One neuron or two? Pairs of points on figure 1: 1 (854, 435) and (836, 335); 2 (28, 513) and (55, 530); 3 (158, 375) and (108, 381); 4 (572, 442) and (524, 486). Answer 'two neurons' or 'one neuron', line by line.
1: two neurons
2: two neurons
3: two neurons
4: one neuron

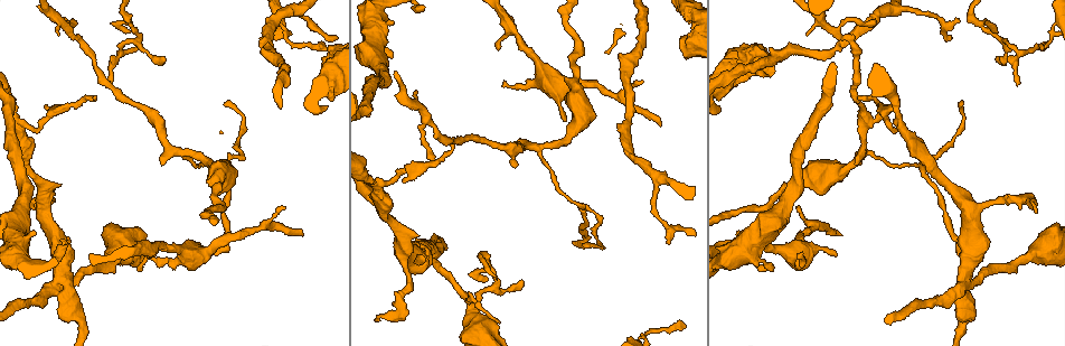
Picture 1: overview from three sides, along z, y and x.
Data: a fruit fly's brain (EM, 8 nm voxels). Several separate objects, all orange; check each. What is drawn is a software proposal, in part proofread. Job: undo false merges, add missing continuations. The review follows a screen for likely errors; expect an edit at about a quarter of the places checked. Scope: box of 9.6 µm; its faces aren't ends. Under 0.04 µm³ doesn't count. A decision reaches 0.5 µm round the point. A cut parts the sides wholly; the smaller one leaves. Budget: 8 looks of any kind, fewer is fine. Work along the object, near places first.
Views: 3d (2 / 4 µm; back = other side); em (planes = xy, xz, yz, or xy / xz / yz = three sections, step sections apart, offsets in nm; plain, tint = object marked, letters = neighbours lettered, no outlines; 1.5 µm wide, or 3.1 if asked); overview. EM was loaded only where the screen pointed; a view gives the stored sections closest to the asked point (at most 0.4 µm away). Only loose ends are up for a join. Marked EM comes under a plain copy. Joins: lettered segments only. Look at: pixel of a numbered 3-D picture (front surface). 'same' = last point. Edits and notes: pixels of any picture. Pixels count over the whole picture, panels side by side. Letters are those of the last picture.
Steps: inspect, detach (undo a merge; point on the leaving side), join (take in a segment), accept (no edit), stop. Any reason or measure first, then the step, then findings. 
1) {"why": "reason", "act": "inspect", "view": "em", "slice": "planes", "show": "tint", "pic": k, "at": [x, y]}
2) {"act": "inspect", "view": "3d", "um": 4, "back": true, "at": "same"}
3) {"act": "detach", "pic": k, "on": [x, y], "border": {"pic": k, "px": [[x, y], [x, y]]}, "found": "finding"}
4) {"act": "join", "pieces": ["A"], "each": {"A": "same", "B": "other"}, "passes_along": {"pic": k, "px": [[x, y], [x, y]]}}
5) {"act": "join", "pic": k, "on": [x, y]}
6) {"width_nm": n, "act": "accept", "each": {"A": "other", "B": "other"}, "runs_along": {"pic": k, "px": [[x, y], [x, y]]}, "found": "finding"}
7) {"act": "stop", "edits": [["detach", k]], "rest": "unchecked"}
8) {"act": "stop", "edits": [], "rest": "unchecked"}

{"why": "arms part here", "act": "inspect", "view": "em", "slice": "yz", "step": 4, "show": "tint", "pic": 1, "at": [541, 75]}

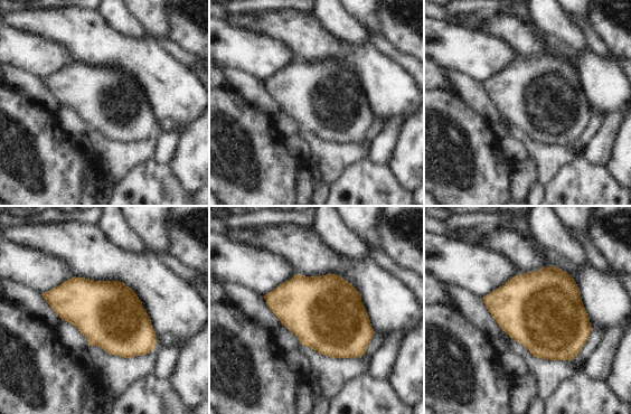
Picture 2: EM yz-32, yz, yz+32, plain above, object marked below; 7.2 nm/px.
{"why": "another direction", "act": "inspect", "view": "em", "slice": "planes", "show": "letters", "at": "same"}

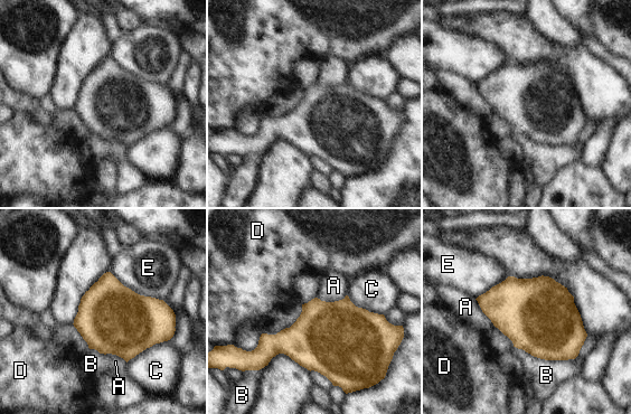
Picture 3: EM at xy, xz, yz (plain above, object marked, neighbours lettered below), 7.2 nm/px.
{"act": "accept", "each": {"A": "other", "B": "other", "C": "other", "D": "other", "E": "other"}, "border": {"pic": 3, "px": [[346, 294], [333, 301], [317, 297]]}, "found": "all the same cell"}

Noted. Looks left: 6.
{"why": "narrows sharply", "act": "inspect", "view": "em", "slice": "planes", "show": "letters", "pic": 1, "at": [627, 117]}

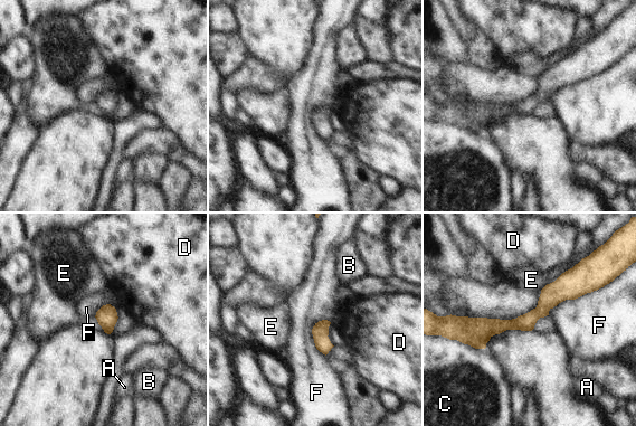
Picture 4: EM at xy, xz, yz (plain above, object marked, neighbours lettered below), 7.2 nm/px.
{"act": "accept", "each": {"A": "other", "B": "other", "C": "other", "D": "other", "E": "other", "F": "other"}, "runs_along": {"pic": 4, "px": [[588, 287], [527, 322], [463, 325]]}, "found": "continuous, no second cell"}

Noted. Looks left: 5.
{"why": "free end", "act": "inspect", "view": "em", "slice": "xy", "step": 8, "show": "letters", "pic": 1, "at": [661, 126]}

^^^^^^^^

Work order:
Wherever the word "reason" appears in the entries above, copy that line.

Output for this exercise:
Steps: inspect, detach (undo a merge; point on the leaving side), join (take in a segment), accept (no edit), stop. Any reason or measure first, then the step, then findings. 
1) {"why": "reason", "act": "inspect", "view": "em", "slice": "planes", "show": "tint", "pic": k, "at": [x, y]}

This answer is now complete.